**About this task:** Copy exactly, and only, the lines from the line containing "focal_mm: 5.59" through the last line of the records below, both included, and leave out any pictures.

Optical and exposure parameters
★ ★ ★ ★ ★ ★ ★
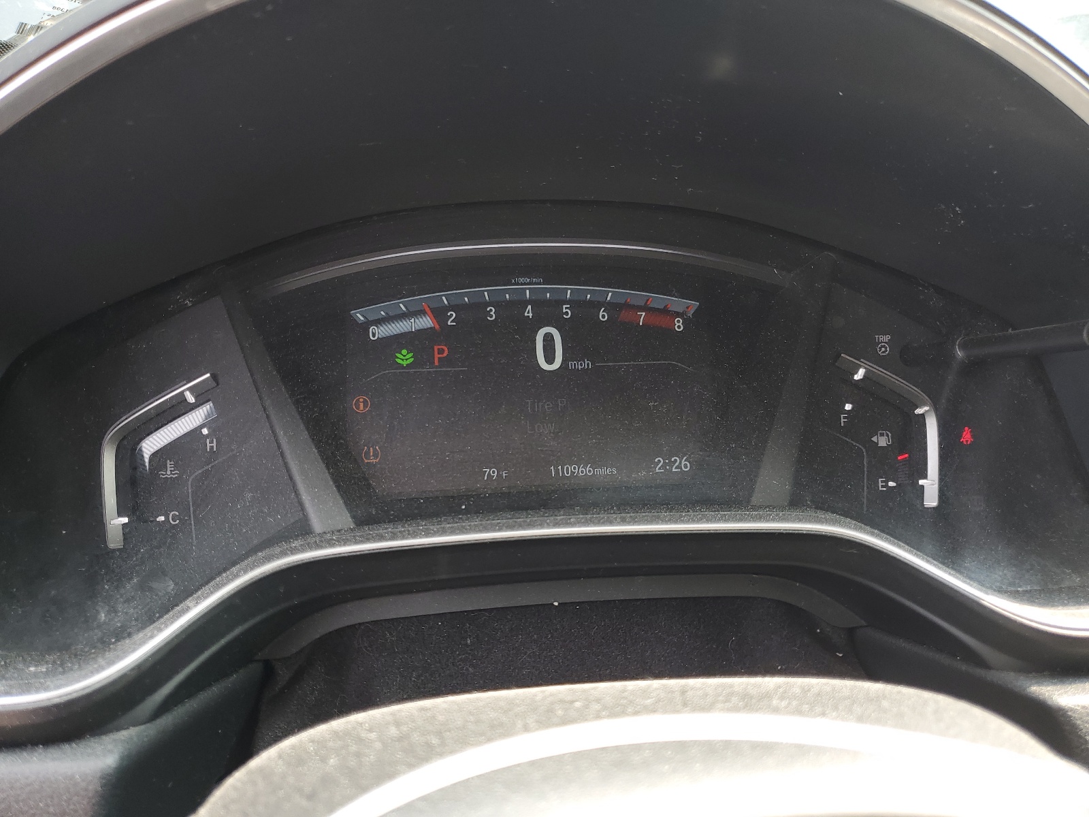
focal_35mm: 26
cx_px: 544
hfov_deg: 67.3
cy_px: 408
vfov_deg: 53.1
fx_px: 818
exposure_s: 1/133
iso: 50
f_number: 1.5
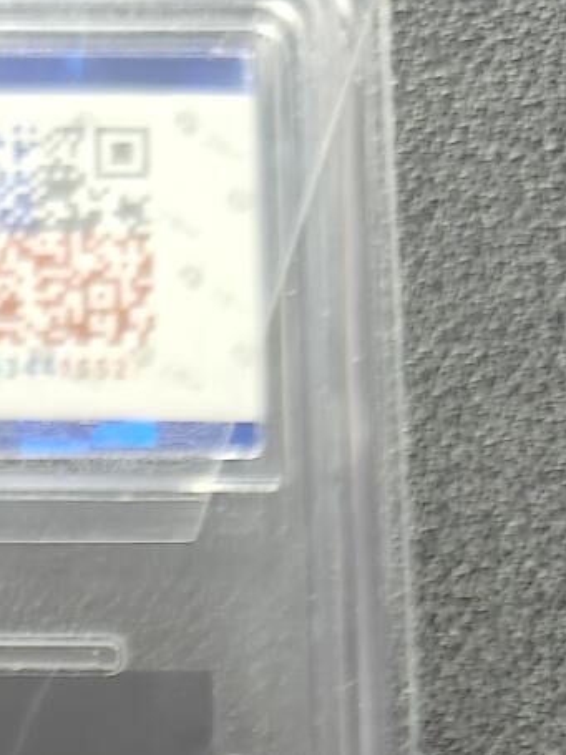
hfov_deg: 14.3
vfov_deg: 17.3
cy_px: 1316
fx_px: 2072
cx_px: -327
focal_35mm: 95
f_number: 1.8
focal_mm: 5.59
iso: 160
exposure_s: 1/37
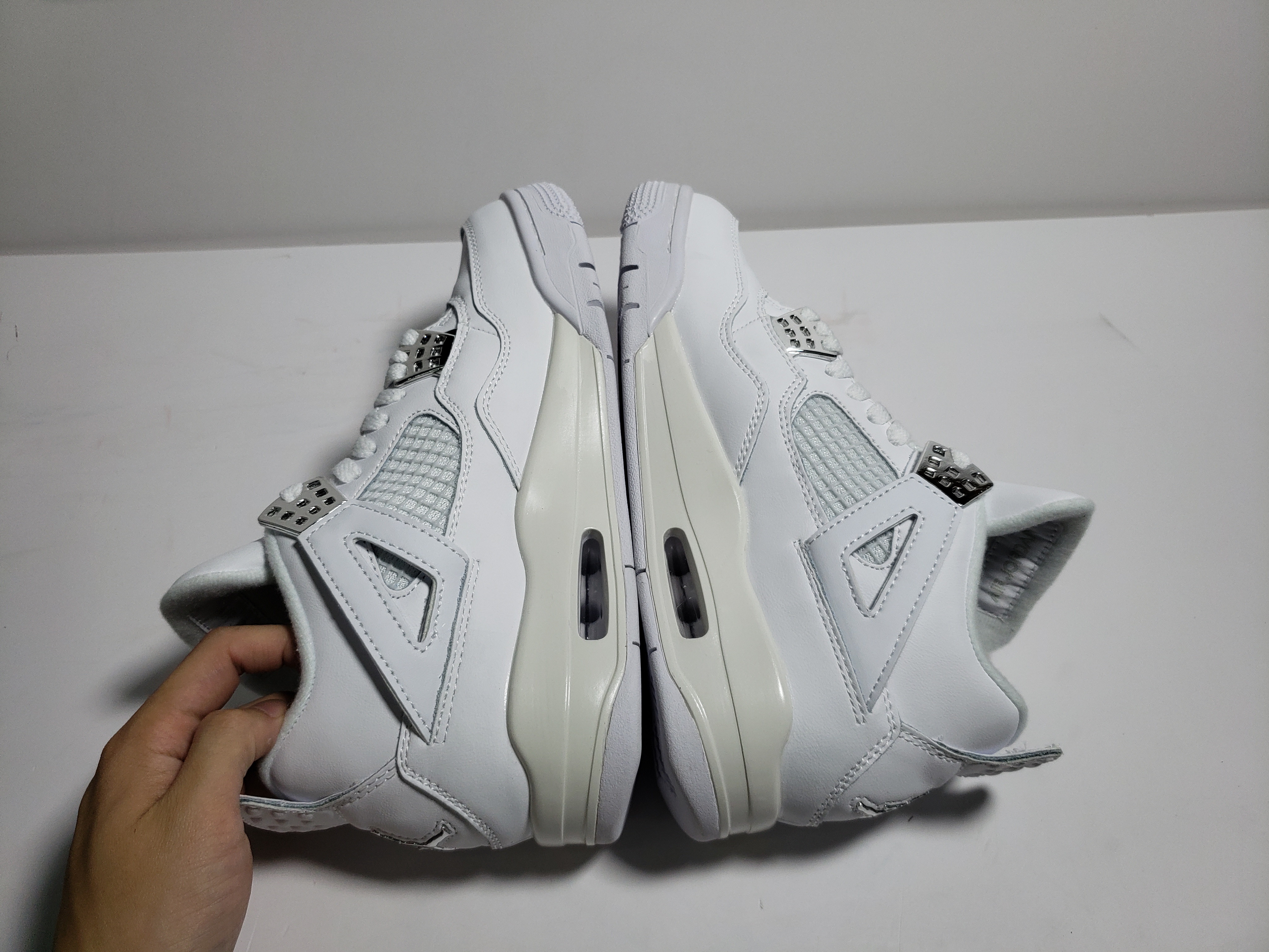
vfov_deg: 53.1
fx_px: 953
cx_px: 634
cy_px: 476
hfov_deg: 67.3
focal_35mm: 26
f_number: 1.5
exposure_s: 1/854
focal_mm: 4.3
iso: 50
★ ★ ★ ★ ★ ★ ★
**Response box:**
focal_mm: 5.59
iso: 160
exposure_s: 1/37
vfov_deg: 53.1
fx_px: 953
cx_px: 634
cy_px: 476
hfov_deg: 67.3
focal_35mm: 26
f_number: 1.5
exposure_s: 1/854
focal_mm: 4.3
iso: 50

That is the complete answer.